EXERCISE GOAL: Below are the records; count how many of their lines contain the word "distribution" and give that number only.

SUPPLIED RECORDS:

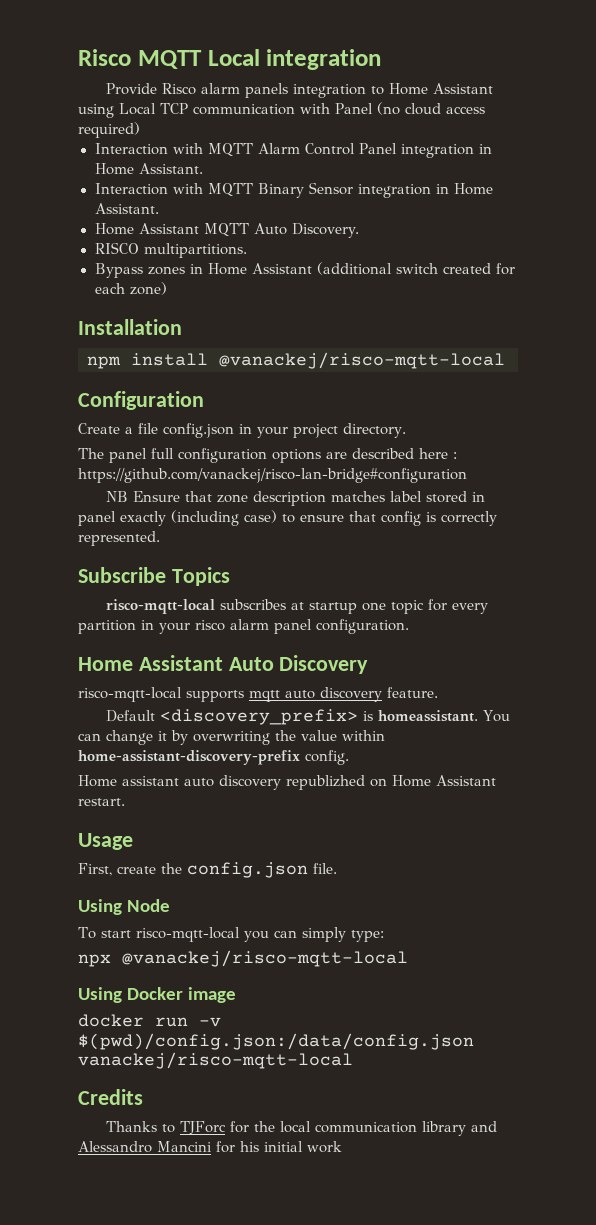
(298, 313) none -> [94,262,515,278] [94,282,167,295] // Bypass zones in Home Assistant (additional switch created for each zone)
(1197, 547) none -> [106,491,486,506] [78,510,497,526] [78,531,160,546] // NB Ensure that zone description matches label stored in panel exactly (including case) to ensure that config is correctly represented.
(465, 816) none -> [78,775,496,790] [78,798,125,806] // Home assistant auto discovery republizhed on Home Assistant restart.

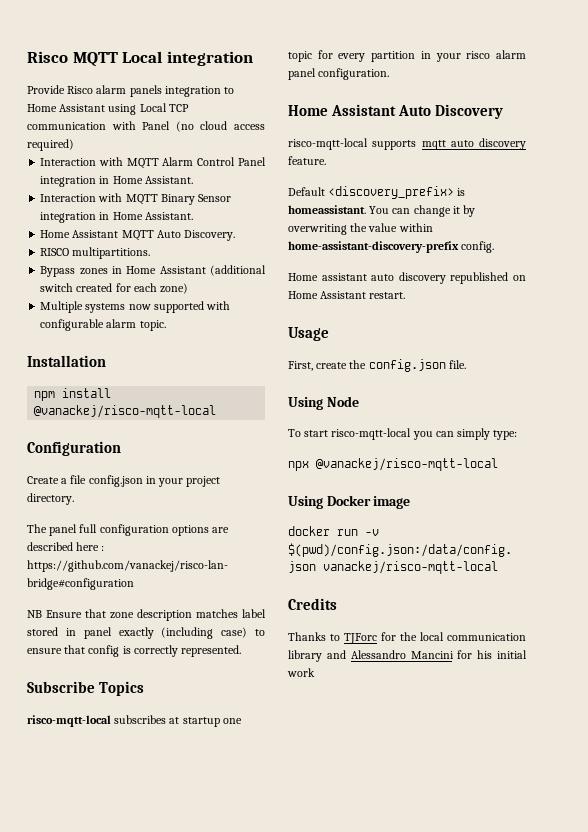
(167, 288) none -> [40,301,231,313] [40,319,166,331] // Multiple systems now supported with configurable alarm topic.
[286,775,365,790] republizhed -> [450,272,509,284] republished

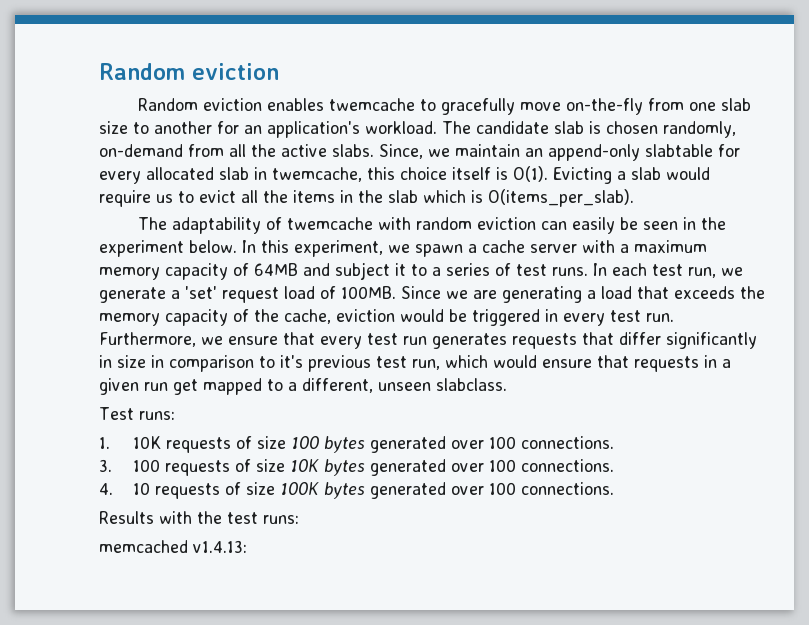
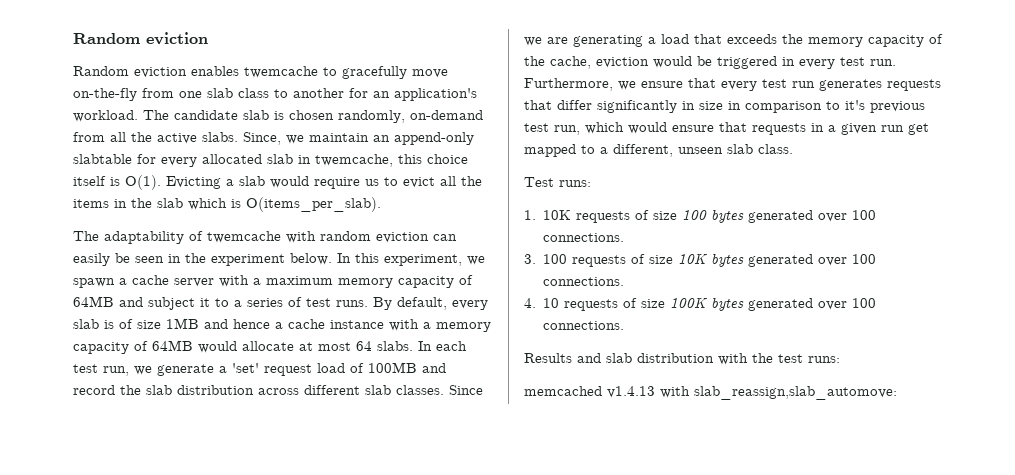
[99,121,128,134] size -> [238,88,269,98] class
(588, 271) none -> [373,297,488,310] [73,318,491,332] [73,340,413,354] By default, every slab is of size 1MB and hence a cache instance with a memory capacity of 64MB would allocate at most 64 slabs.
[341,286,396,299] 100MB. -> [368,362,446,373] [73,385,444,395] 100MB and record the slab distribution across different slab classes.
[436,378,507,391] slabclass. -> [727,144,793,154] slab class.
(154, 517) none -> [577,353,714,363] and slab distribution
[193,540,247,553] v1.4.13: -> [607,386,897,400] v1.4.13 with slab_reassign,slab_automove:

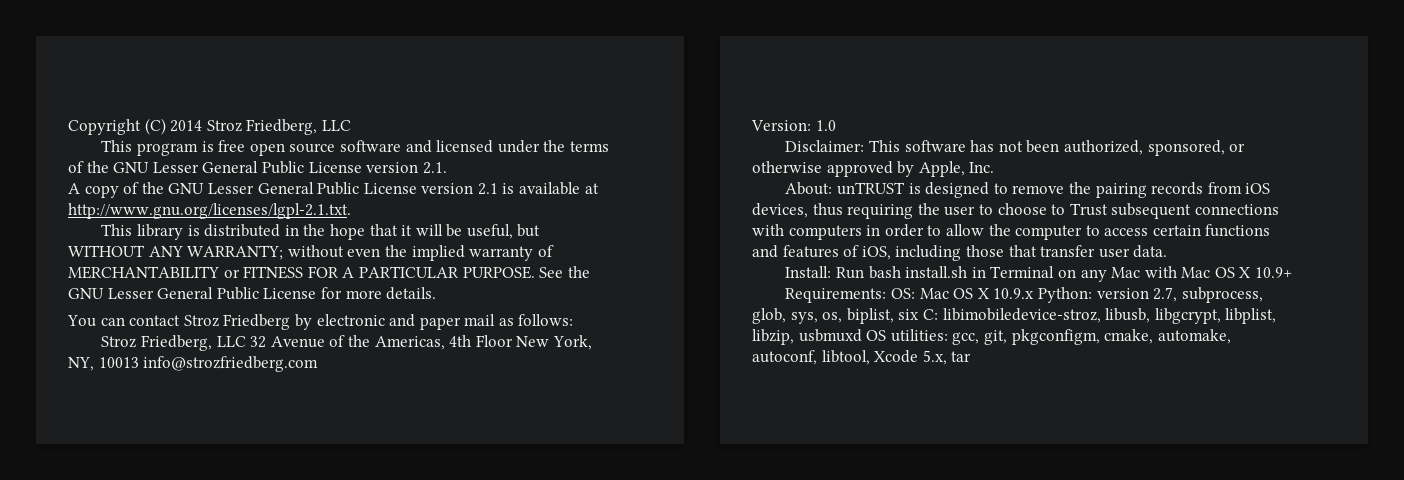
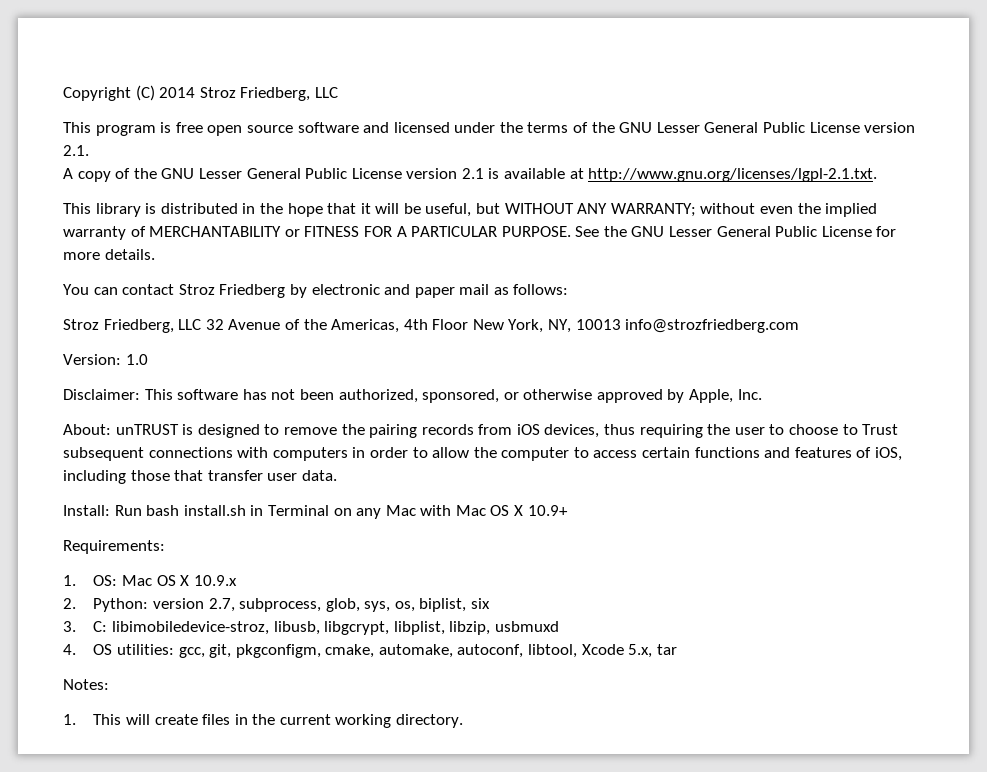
(887, 295) none -> [63,575,76,586] // 1.
(1035, 293) none -> [63,598,76,609] // 2.
(920, 314) none -> [63,621,76,632] // 3.
(862, 335) none -> [63,644,76,655] // 4.
(972, 356) none -> [63,679,109,690] [63,714,464,728] // Notes: // 1. This will create files in the current working directory.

FINAL ANSWER: 2